Extracted data START

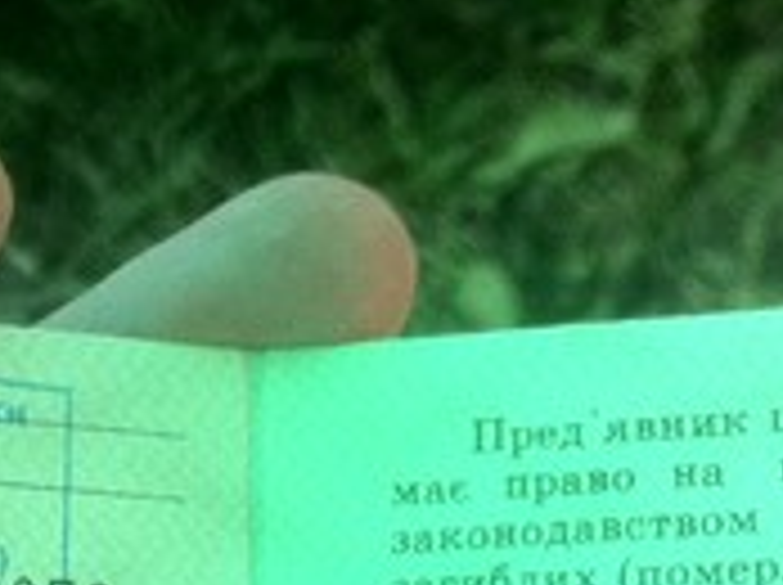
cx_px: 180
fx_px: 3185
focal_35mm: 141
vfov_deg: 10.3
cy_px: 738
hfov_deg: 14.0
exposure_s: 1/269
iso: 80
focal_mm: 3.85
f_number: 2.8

Extracted data END
Extracted data START

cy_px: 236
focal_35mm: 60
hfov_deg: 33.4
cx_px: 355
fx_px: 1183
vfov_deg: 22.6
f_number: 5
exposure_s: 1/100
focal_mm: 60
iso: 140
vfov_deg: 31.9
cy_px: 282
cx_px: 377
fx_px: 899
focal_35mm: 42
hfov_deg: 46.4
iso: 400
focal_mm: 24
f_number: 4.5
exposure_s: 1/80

Extracted data END

:: What to work on ::
Only those lines of the entries above that run from the line containing "vfov_deg: 31.9" to the line containing "exposure_s: 1/80", both included, should be transcribed exactly.

:: Answer box ::
vfov_deg: 31.9
cy_px: 282
cx_px: 377
fx_px: 899
focal_35mm: 42
hfov_deg: 46.4
iso: 400
focal_mm: 24
f_number: 4.5
exposure_s: 1/80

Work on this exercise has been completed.